**What is needed**
What lines of the data below hold the string "owner"? Copy each one out.

**Supplied records**

---------------

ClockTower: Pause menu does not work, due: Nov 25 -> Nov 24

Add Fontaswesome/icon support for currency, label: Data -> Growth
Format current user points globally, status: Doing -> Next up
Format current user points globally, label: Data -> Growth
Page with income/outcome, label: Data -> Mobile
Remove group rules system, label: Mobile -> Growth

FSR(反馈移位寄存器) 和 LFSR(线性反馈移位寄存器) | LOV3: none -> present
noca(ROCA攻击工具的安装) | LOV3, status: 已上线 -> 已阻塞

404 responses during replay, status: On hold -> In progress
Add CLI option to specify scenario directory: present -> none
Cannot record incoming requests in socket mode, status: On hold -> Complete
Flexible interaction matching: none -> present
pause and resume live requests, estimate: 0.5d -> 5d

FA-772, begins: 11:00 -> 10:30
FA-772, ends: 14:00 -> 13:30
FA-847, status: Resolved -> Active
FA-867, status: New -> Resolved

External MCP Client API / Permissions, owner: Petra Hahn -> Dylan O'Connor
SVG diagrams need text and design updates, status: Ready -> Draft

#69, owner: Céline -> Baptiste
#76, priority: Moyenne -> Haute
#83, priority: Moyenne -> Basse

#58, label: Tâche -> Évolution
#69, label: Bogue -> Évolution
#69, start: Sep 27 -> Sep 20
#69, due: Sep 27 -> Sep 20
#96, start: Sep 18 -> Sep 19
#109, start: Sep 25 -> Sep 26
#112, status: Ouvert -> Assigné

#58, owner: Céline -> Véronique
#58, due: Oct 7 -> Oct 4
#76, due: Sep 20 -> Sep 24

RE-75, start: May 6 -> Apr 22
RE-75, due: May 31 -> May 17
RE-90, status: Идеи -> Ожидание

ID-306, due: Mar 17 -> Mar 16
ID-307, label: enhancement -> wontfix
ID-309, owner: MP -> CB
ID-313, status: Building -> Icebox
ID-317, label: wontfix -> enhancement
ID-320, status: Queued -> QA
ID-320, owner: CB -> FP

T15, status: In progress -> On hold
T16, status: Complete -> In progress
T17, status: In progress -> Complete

---------------

**Response to the task**
External MCP Client API / Permissions, owner: Petra Hahn -> Dylan O'Connor
#69, owner: Céline -> Baptiste
#58, owner: Céline -> Véronique
ID-309, owner: MP -> CB
ID-320, owner: CB -> FP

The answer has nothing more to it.